Updated: Apr 1
Yesterday, MSU SciComm held a virtual panel with Dr. Dru Montri, the director of government and stakeholder relations in the College of Agriculture and Natural Resources, and Dr. Robert Richardson, a professor of Community Sustainability. Our science policy chair, Vanessa Garcia Polanco, led the session. Her questions to the panel and summarized versions of their answers are below.
Vanessa Garcia Polanco: What is public service to you as a scientist?
Dr. Dru Montri responded that public service is making contributions to the public good. She noted that those contributions don’t have to be governmental contributions; they can be community efforts or work with nonprofits. Dr. Robert Richardson echoed this point of view, adding that as scientists at a public-land grant institution, public service as a scientist means sharing our work with the community.
VGP: Can you recall how you heard about it, the board of commission? What inspired to apply or seek nomination? Tell us about that process.
Both Dr. Montri and Dr. Richardson had first learned of the commissions they serve on through colleagues. Dr. Richardson was nominated by a colleague to the Environmental Protection Agency Board of Scientific Counselors while Dr. Montri self-nominated at the advice of governmental officials.

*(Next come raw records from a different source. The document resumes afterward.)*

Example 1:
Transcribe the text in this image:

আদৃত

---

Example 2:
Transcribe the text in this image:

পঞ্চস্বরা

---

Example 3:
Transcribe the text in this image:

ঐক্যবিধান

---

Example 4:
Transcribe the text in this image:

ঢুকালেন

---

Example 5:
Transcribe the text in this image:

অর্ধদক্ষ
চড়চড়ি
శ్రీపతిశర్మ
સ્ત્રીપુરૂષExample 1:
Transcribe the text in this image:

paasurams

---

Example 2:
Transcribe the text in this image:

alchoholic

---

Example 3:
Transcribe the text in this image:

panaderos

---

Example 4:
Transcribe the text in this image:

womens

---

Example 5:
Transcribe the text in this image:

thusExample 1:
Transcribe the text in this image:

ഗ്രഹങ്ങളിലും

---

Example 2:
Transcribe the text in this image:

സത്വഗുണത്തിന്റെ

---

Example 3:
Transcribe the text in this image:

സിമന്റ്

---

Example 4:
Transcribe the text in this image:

VGP: Can you share with us what your board/commission is/does and what you did /do while in this appointment?
Dr. Montri serves on the Michigan Commission of Agriculture and Rural Development which recommends policy on food, agricultural, and rural development issues. One of the commissions roles is to develop and approve Generally Accepted Agricultural and Management Practices (GAAMPs), which are scientifically based farm management practices.
Dr. Richardson served on the Environmental Protection Agency Board of Scientific Counselors, which advises the EPA on research and development. One of their roles is to write specific, actionable recommendations to the EPA based on their research.

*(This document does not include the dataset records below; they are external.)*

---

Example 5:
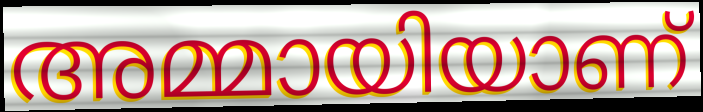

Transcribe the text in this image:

അമ്മായിയാണ്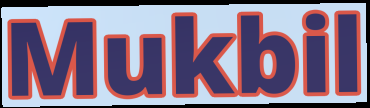
Mukbil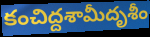
కంచిద్దశామీదృశీం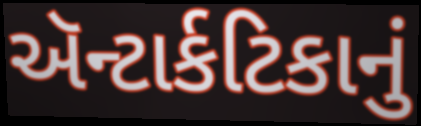
ઍન્ટાર્કટિકાનુંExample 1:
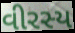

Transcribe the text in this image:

વીરસ્ય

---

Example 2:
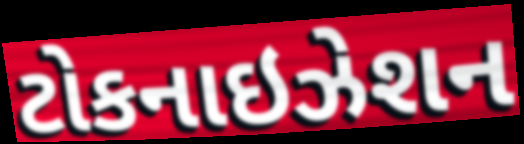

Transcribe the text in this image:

ટોકનાઇઝેશન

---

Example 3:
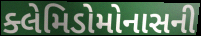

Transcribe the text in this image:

ક્લેમિડોમોનાસની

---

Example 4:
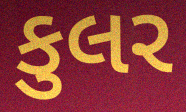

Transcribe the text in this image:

કુલર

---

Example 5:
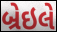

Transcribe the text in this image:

બ્રેઇલેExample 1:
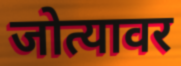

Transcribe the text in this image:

जोत्यावर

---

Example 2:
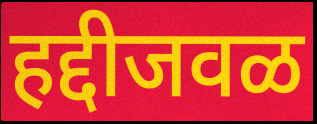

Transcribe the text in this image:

हद्दीजवळ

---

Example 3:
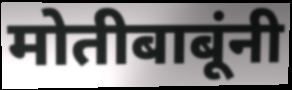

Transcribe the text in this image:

मोतीबाबूंनी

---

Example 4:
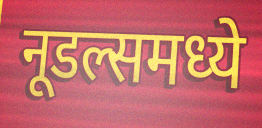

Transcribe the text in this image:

नूडल्समध्ये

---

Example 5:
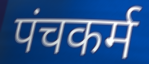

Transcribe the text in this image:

पंचकर्मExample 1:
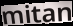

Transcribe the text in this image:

mitan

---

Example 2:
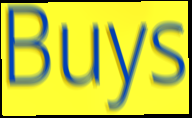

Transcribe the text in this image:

Buys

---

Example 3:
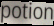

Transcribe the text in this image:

potion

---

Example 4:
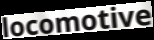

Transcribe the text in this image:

locomotive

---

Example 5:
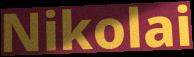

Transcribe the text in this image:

NikolaiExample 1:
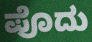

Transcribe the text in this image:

ಪೊದು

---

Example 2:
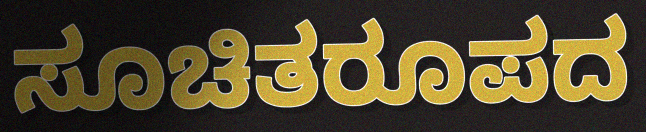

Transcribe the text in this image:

ಸೂಚಿತರೂಪದ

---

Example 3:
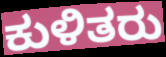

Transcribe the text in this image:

ಕುಳಿತರು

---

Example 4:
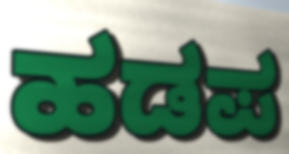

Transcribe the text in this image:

ಹಡಪ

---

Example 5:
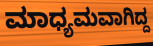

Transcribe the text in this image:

ಮಾಧ್ಯಮವಾಗಿದ್ದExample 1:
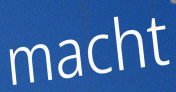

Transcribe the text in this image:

macht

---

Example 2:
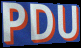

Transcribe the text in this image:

PDU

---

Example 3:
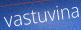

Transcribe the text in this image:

vastuvina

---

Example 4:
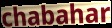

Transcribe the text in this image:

chabahar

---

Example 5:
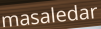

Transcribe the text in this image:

masaledar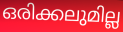
ഒരിക്കലുമില്ല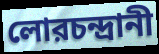
লোরচন্দ্রানী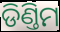
ଡିଣ୍ତିମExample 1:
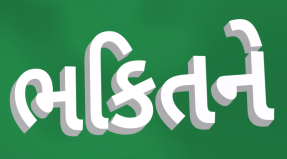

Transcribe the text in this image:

ભકિતને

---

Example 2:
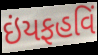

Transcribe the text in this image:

ઇંયફહવિં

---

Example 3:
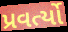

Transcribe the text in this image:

પ્રવર્ત્યો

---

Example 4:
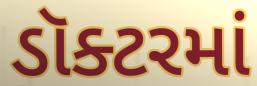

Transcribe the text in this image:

ડૉક્ટરમાં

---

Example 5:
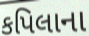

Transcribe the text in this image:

કપિલાના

VGP: What has been the hardest lesson you learn in this role so far?
Dr. Montri said one of the hardest lessons to learn is that there are various reasonable viewpoints, complex realities, and external pressures that need to be taken into account and there might not be a single correct policy. Dr. Richardson said that the hardest lesson for him was accepting that change happens very slowly and there are often multiple layers of bureaucracy to navigate.

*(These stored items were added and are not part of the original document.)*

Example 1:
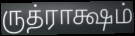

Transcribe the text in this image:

ருத்ராக்ஷம்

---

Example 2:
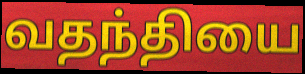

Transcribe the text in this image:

வதந்தியை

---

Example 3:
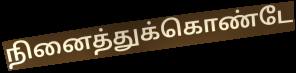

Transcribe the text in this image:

நினைத்துக்கொண்டே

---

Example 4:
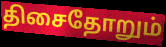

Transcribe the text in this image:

திசைதோறும்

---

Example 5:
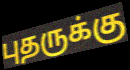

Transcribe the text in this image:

புதருக்குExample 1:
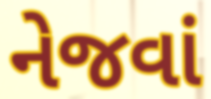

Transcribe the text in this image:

નેજવાં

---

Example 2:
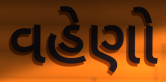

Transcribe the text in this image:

વહેણો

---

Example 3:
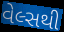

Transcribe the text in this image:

વેલ્સથી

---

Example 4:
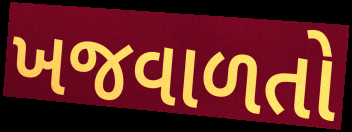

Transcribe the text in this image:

ખજવાળતો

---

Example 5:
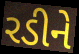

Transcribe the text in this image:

રડીનેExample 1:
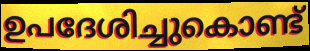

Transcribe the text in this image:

ഉപദേശിച്ചുകൊണ്ട്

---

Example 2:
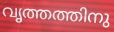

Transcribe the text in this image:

വൃത്തത്തിനു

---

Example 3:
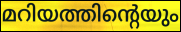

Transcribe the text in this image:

മറിയത്തിന്റെയും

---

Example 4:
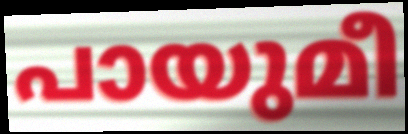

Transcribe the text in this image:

പായുമീ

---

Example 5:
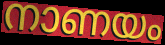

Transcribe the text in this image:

നാണയം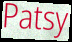
PatsyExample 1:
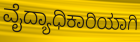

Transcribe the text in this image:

ವೈದ್ಯಾಧಿಕಾರಿಯಾಗಿ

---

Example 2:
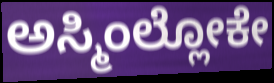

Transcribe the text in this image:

ಅಸ್ಮಿಂಲ್ಲೋಕೇ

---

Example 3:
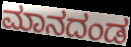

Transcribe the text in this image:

ಮಾನದಂಡ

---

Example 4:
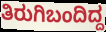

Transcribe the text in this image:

ತಿರುಗಿಬಂದಿದ್ದ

VGP: Robbie, you are an upcoming Jefferson Science Fellow, a program hosted by US DOS and USAID to contribute to foreign policy or international development issues. Tell us about this upcoming experience?
Dr. Richardson described this program as an opportunity for the government to bring in scholars from universities to provide recent advances in STEM to impact policies. These assignments are one year in length with either the Department of State or USAID. He said he is hoping to learn more about the role of science in government and provide his experience to help with policy.
VGP: Dru, in your role as the Director of Government and Stakeholder Relations at CANR you are constantly bringing elected officials to campus to show them the value of research. What recommendation do you have to better communicate research and its importance to policy makers?
Dr. Montri said the most important thing to keep in mind is that legislators are people and you need to build relationships with them. You want to learn what their priorities and motivations are and you want them to see you as a reliable and responsive contact.
For students, this can mean attending town halls, committee hearings, or calling, emailing or scheduling visits with your representatives.
Finally, don’t forget about the legislative staff. Building relationships with the staff is just as important as building relationships with the legislator.
VGP: What recommendations do you have for young scientists, scholars and students to get more involved where science and policy intersect?
Dr. Richardson suggested that students can write op-eds or opinion pieces for their local or hometown newspapers. He also pushed for getting involved in advocacy work and considering joining organizations that work in science policy such as AAAS. He said to remember that if you are in a graduate program, you are a researcher with expertise you can contribute to policy discussions.
Dr. Montri echoed these points, also saying that getting involved can happen through non-profits and student groups. When advocating, she suggested making it clear who you are speaking as. Are you speaking on behalf of the university, an organization, or as a concerned citizen?